Perhaps my problem has been the Naxos CD?

petershott@btinternet.com

I don't know that Naxos recording. But you might try, Alan, a Hyperion disc (CDA67619) released back in 2008 of music for Vn & Pf performed by Ilya Gringolts (one of my favourite chamber music players) and Ashley Wass. The disc contains Ernst's Fantaisie brillante on Rossini's Otello - and listening to it again has shown me what all the fuss was about in Ernst's own day. Must have been quite an experience dropping into a recital and hearing Ernst himself performing such a piece - though no taxi back home afterwards of course!

eschiss1

I'm getting intrigued about these four volumes now, and also hoping that Toccata Classics will consider including e.g. that violin "trio" in one of the later ones (if later ones are planned and materialize). Interesting project, at any rate.
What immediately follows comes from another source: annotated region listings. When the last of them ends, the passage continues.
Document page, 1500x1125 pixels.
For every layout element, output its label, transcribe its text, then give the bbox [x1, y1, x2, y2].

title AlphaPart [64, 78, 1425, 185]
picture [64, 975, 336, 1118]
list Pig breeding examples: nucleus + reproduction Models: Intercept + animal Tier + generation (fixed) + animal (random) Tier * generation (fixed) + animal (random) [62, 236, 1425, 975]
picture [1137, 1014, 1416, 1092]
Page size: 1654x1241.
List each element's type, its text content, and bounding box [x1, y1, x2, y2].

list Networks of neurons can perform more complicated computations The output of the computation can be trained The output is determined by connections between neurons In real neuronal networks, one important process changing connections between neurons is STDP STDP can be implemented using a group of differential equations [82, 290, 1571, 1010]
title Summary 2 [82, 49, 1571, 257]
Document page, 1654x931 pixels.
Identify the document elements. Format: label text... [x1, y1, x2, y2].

(Well, no reason for me to put trio in quotes; one doesn't for organ trios, after all.)

petershott@btinternet.com

I'll communicate your suggestion, Eric, to Martin Anderson and what you indicate about the piece. He'll be interested, but I'd hazard a guess he has already got something lined up.

Incidentally, perhaps we need a convention by way of scare quotes or whatever of referring to something that is both a trio and not a trio! As you say 'organ trio' slips easily off the tongue. Whereas 'violin trio' stops one in one's track. Strange things are words.